Mo. death row appeal focuses on execution drug

ST. LOUIS (AP) — A federal appeals court on Monday denied a stay of execution for a condemned Missouri man scheduled to die later this week.
The 8th U.S. Circuit Court of Appeals declined to halt the execution of William Rousan. The appeal cited concerns that Missouri's execution drug, obtained from an unnamed compounding pharmacy, potentially could cause pain and suffering for the inmate. The appeals court ruled without comment.
Rousan's attorney, Philip Horwitz, said he will appeal to the U.S. Supreme Court. A clemency petition also has been filed with Gov. Jay Nixon. A spokesman for Nixon says the governor has not yet made a decision on the petition.
Rousan, 57, is scheduled to die by injection at 12:01 a.m. Wednesday for killing a southeast Missouri farm couple in 1993.

"The Missouri statutes regarding the drug are secretive, and we think they should be open and public," Horwitz said.
Missouri has executed one death row inmate each month since November. Another execution, ofRussell Bucklew, is scheduled for May 21. Only Texas, with seven executions, and Florida, with four, have had more executions than Missouri's three so far in 2014.
Rousan was sentenced to death for killing 62-year-old Grace Lewis, of rural St. Francois County, in 1993. He was sentenced to life in prison for killing her 67-year-old husband, Charles. The killings were part of a plot to steal cattle from the Lewis farm near Bonne Terre — just a couple of miles from the prison where Rousan faces execution.

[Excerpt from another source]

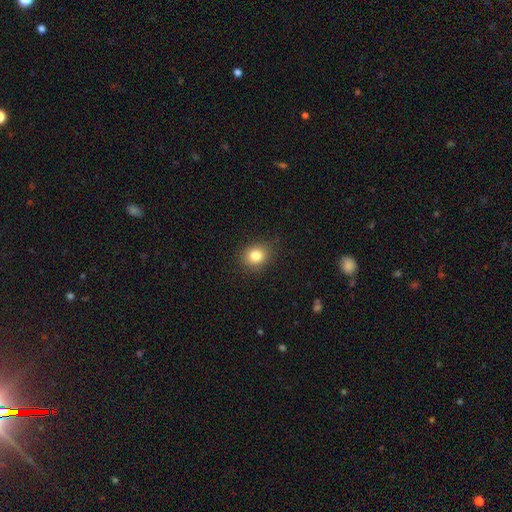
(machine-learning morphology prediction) Smooth or featured: smooth — 82% (star or artifact — 11%)
How rounded: round — 67% (in between — 32%)
Merging: none — 87% (minor disturbance — 9%)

Court records indicated that Rousan was the ringleader of the plot, accompanied by his then-16-year-old son, Brent, and his younger brother, Robert.
The three parked about 2 miles from the Lewis farm on Sept. 21, 1993, hiked through the woods and staked out the home. As Charles Lewis was on a riding mower cutting the grass, Brent Rousan shot him six times, killing him. When Grace Lewis heard the gunshots and stepped outside, Brent Rousan shot her, too.

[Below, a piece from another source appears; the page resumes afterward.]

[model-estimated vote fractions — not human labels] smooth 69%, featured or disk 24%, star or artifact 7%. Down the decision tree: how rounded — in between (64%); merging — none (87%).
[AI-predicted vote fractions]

She went inside, but William Rousan put a garment bag over her head and carried her outside, then told his son: "Finish her off." Brent Rousan then fired a single shot into her head.
The men stole two cows, a truck, a VCR, jewelry and other items.
They escaped capture for nearly a year, burying the bodies on the nearby farm where William Rousan lived. Months later, a sister of the Rousan brothers sold a VCR to a pawn shop. It had been stolen from the Lewises, and led police to the Rousans.
William Rousan was arrested one day short of the anniversary of the killings, on Sept. 20, 1994. He was the only one of the three to receive a death sentence.
Brent Rousan is serving a sentence of life without parole. Robert Rousan pleaded guilty to second-degree murder and served seven years in prison.
Missouri is among several states that have been purchasing execution drugs from compounding pharmacies while refusing to name the suppliers. The states claim the process must be secretive in part to protect suppliers from harassment, even threats.
Critics say that without knowing who makes the execution drug or if it has been tested, it is impossible to guarantee that something couldn't go wrong during the execution.
In Missouri's five previous executions using compounded pentobarbital, none of the inmates has shown outward signs of distress. But January executions in Ohio and Oklahoma raised concerns that the inmates suffered in the moments before they died.
States have turned to compounding pharmacies because major drugmakers no longer sell drugs for use in executions.